Semakin dewasa, saya melihat sebuah hubungan seringkali dibangun di atas kepentingan transaksional. Mata uang sosial digunakan sebagai alat tukar afeksi, waktu, kebutuhan materil dan immateril.
Seberapa banyak berbuat baik pada orang lain, jangan merasa kaget jika suatu saat tidak dibalas dengan hal serupa atau malah berbalik menyakitimu.
Demikian hidup, kita akan dihadapkan dengan orang-orang yang menyukaimu atau menyanjungmu dan suatu saat berbalik membencimu. Lumrah, apa yang diinginkan tidak dicapai atau tidak ada pada dirimu.
Ketika pengorbananmu tidak dihargai. Ketika kebaikanmu dikritisi. Tidak masalah. Orang yang orientasinya kepada Allah Subhanahu Wata’ala, tidak akan goyah meskipun orang lain menjatuhkan.
Buat hubungan pertemanan yang tulus, bukan pertemanan transaksional. Hidup akan mudah untuk kedua belah pihak.
Life is a Contact Sport
Ken Kragen dalam bukunya ‘Life is a Contact Sport‘ menyebutkan bahwa ‘Life is a contact sport, the more people you make contact with the better.”, Joanne Stern juga menyebut parenting sebagai contact sport.
Kita adalah makhluk sosial. Tidak ada manusia yang bisa hidup sendiri. Hidup akan lebih baik ketika kita berhubungan, terkoneksi dengan orang lain.
Hidup itu seperti olahraga kontak, Anda akan mendapatkan pukulan. Bukan sebuah pukulan yang menjadi perhitungan, tetapi bagaimana Anda menanganinya dan menyikapinya. Jika Anda menanggapi dengan kemarahan, ketidakpercayaan, cemburu, kebencian, demikian pula balasan yang akan Anda dapatkan.
Tetapi jika Anda menanggapi sebuah pukulan dengan dengan cinta dan pengertian, itu tidak akan terlalu berarti, dan akang menghilang.

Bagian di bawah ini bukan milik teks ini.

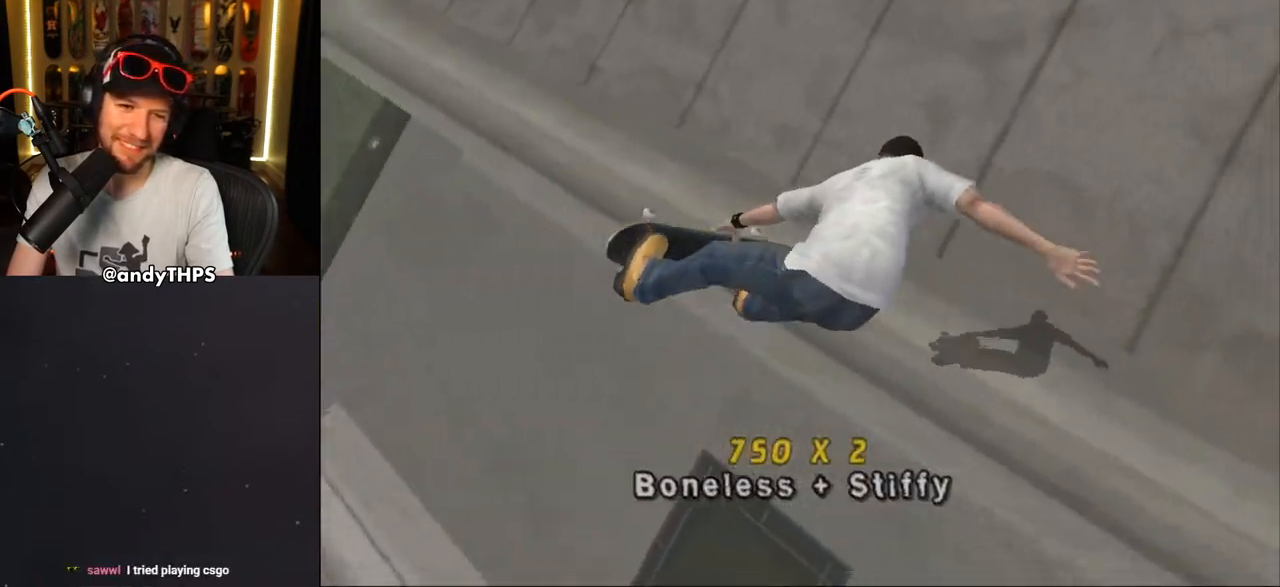
{"buttons": ["CROSS"], "left_stick": "center", "right_stick": "center", "events": [[183, "CIRCLE", "up"], [333, "CROSS", "down"]]}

Suatu ketika 500 orang menghadiri sebuah seminar. Tiba-tiba pembicara berhenti dan memutuskan untuk melakukan kegiatan kelompok (grouping). Dia mulai memberi setiap orang sebuah balon.
Setiap orang kemudian diminta untuk menuliskan nama mereka di atasnya menggunakan spidol. Kemudian semua balon dikumpulkan dan diletakkan di ruangan lain.
Orang-orang itu kemudian diizinkan masuk ke ruangan itu dan diminta untuk menemukan balon yang bertuliskan nama mereka dalam waktu 5 menit.
Semua orang dengan panik mencari nama mereka, bertabrakan satu sama lain, mendorong orang lain dan terjadi kekacauan.
Pada akhir 5 menit tidak ada yang bisa menemukan balon mereka sendiri.
Kemudian, pembicara meminta setiap orang untuk mengumpulkan balon secara acak dan memberikannya kepada orang yang namanya tertulis di atasnya.
Dalam beberapa menit setiap orang memiliki balon mereka sendiri.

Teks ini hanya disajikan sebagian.